Sena, toplumda kadınlara karşı artan şiddet olaylarına dikkat çekmek ve duyarsızlığa isyan etmek amacıyla bir sosyal medya paylaşımı yaptı. “Kadın cinayeti olarak anılmak istemiyorum!” diyen Sena, bu sözleriyle sadece kendi hayatına değil, aynı zamanda tüm kadınların yaşadığı zorluklara da işaret ediyor. Bu çağrı, kadınların maruz kaldığı şiddet ve cinayetlerin artık bir alışkanlık haline geldiği bir dönemde geliyor. Sosyal medya platformlarında hızla yayılan bu mesaj, pek çok kadının sesi haline geldi ve Türkiye’nin dört bir yanında destek gördü.
Kadın cinayetleri, Türkiye’de yıllardır süregelen acı bir gerçek. Yıllık bazda veriler, her geçen yıl kadınlara karşı işlenen cinayetlerin artış gösterdiğini ortaya koyuyor. Türkiye'de 2020 ve 2021 yıllarında yaşanan kadın cinayetleri, kadınları korumaya yönelik yasaların yetersizliği ve toplumsal baskıların sonucunda ortaya çıkıyor. Her ne kadar devlet çeşitli tedbirler almaya çalışsa da, toplumsal cinsiyet eşitsizliği ve kadınların güvencesizliği hala sürüyor.
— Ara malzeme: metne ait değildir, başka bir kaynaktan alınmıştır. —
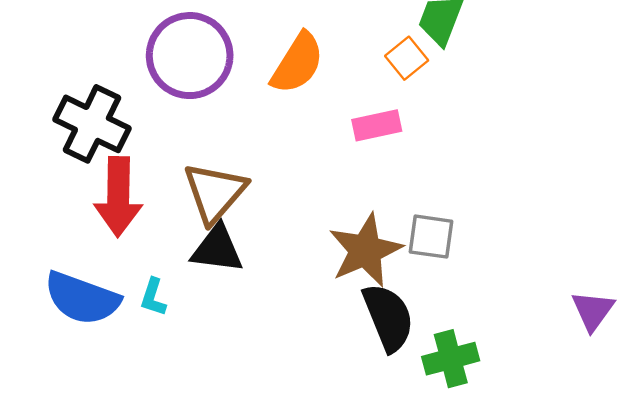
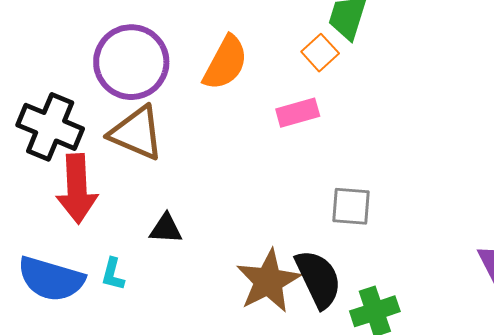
brown triangle: (215, 193) -> (136, 133), moved, turned -44
black triangle: (217, 249) -> (166, 229), size x0.7
brown star: (365, 250) -> (268, 281), moved

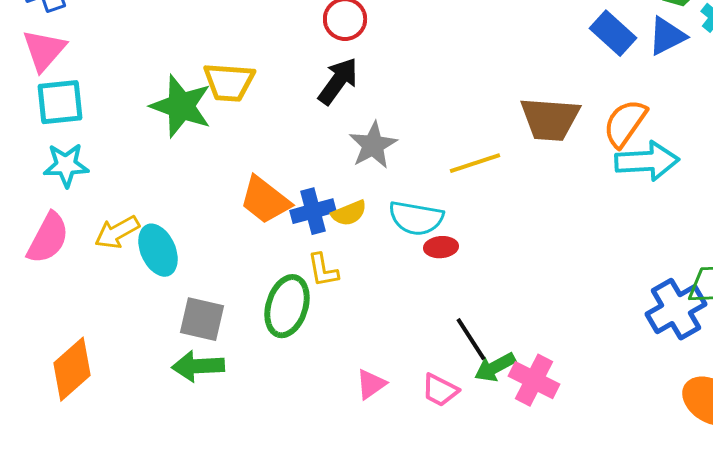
Sena'nın çağrısı, bu sorunların üstüne eğilmek ve çözümler üretmek adına önemli bir adım olarak değerlendiriliyor.
Sena'nın hazırladığı mesaj, kısa sürede geniş kitlelere ulaştı. Sosyal medya kullanıcıları, paylaşımın altına yorumlarıyla destek verdiler ve benzer deneyimlerini paylaştılar. “Biz cinayet değil, yaşam hakkına sahibiz!” gibi ifadelerle kadınlar, birlikte hareket etmenin önemine vurgu yaptılar. Bu dayanışma ruhu, kadınların yalnız olmadığını ve bu mücadelede birlikte durmaları gerektiğini gösteriyor. Kadınlar artık kendilerine yönelik haksızlıklara karşı seslerini daha yüksek bir tonla çıkartmayı öğreniyorlar ve Sena'nın bu çağrısı, bilinçlenmenin en güzel örneklerinden biri.
Her ne kadar birçok kadın daha öncesinde benzer çaresizlikle karşılaşmış olsa da, Sena’nın başlattığı bu tartışmanın toplumda bir farkındalık yaratma potansiyeli taşıdığına inanılıyor. Kadın dernekleri, aktivistler ve sosyal medya fenomenleri, Sena’nın mesajını kendi platformlarında yayıyor ve destekliyor. Böylelikle, bu aşamada daha geniş kitlelere ulaşmak ve kamuoyunu bilgilendirmek mümkün hale geliyor.
Kısacası, Sena’nın bir kadın olarak yaşadığı korkular ve sıkıntılar, günümüz Türkiye’sinde pek çok kadın için sıradan bir gerçeklik. Ancak bu gerçeklik, sadece bireysel değil toplumsal bir sorun olduğu için, hep birlikte daha güçlü bir şekilde bu sorunun üstüne gitmek ve mücadele etmek gerekiyor.